Review 2011 - How I Ended This Summer ("Kak ya provyol etim letom")






8.0 su 10

"How I saved this summer" è un'opera sulla mutevolezza delle relazioni umane, sulla loro intensificazione, sulla loro stessa sopravvivenza/convivenza forzata. E' una storia di due anime distanti, lontane tra loro quasi come la distanza che separa la terra in cui dimorano, presso la stazione polare Valkarkai, e il mondo reale. Il film è un manuale di psicologia relazionale, appunto, immerso nella spettrale atmosfera di un luogo incontaminato, dominato dalla natura e dalla sua forza, in continuo scontro terra/mare. L'unico elemento di contatto con la vita è in una vecchia radio, con problemi di intermittenza. Non pensate ad un film fuori del tutto dalla dimensione reale, e magari affine al genere "catastrofico". Il bello della pellicola del giovane russo Alexei Popogrebsk sta nella volontà di cercare l'elemento conturbante all'interno della dimensione terrestre, in condizioni di estrema difficoltà fisica e psicologica, un po’ alla Insomnia versione originale di Erik Skjoldbjærg.
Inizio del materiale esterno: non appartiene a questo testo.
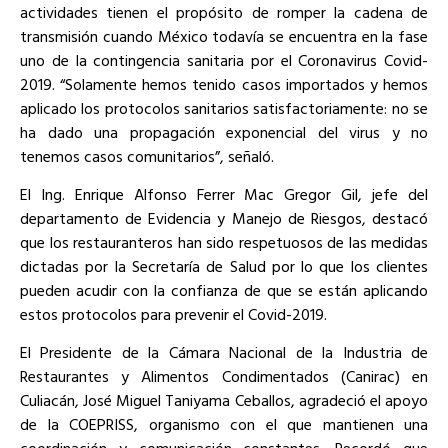
actividades tienen el propósito de romper la cadena de
transmisión cuando México todavía se encuentra en la fase
uno de la contingencia sanitaria por el Coronavirus Covid-
2019. “Solamente hemos tenido casos importados y hemos
aplicado los protocolos sanitarios satisfactoriamente: no se
ha dado una propagación exponencial del virus y no
tenemos casos comunitarios”, señaló.
El Ing. Enrique Alfonso Ferrer Mac Gregor Gil, jefe del
departamento de Evidencia y Manejo de Riesgos, destacó
que los restauranteros han sido respetuosos de las medidas
dictadas por la Secretaría de Salud por lo que los clientes
pueden acudir con la confianza de que se están aplicando
estos protocolos para prevenir el Covid-2019.
El Presidente de la Cámara Nacional de la Industria de
Restaurantes y Alimentos Condimentados (Canirac) en
Culiacán, José Miguel Taniyama Ceballos, agradeció el apoyo
de la COEPRISS, organismo con el que mantienen una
Proprio qui avviene lo scontro/incontro tra due uomini diversissimi, un giovane e aitante laureato in tirocinio e un vecchio esploratore legato da tempo alla piattaforma, ormai parte di essa e della sua lunga storia. Con un efficace storia nella storia (e la mancanza di verosimiglianza viene meno proprio in relazione alla condizione già destabilizzata dei protagonisti da un punto di vista mentale), a sua volta legata ad un tragico evento impossibile da comunicare al compagno, la solidità gioiosa dello studente viene assorbita del tutto da un terrore bambino, incontrollabile, mentre nell'uomo adulto si mascherano atteggiamenti complessi di guida severa e integerrima e di padre burbero e affettuoso. La grandezza del film sta davvero nelle sue pause, nei silenzi dei personaggi, compresi solo dallo spettatore, a conoscenza dell'assunto, fino ad un epilogo aperto. La cura della confezione fotografica, affidata a Pavel Kostomarov, permette di creare un netto parallelo tra la vicenda umana e la condizione naturale, anche grazie ad una location primordiale magica e surnaturale. Per il resto, meritato Orso d'Argento a Berlino per i due attori protagonisti, Grigory Dobrygin e Sergei Puskepalis, capaci di un lavoro intenso e problematico, con un'espressività mai banale e con l'adesione perfetta alla tipologia contrapposta del giovane inesperto occidentalizzato e del padre di famiglia rozzo e popolano con un cuore nascosto.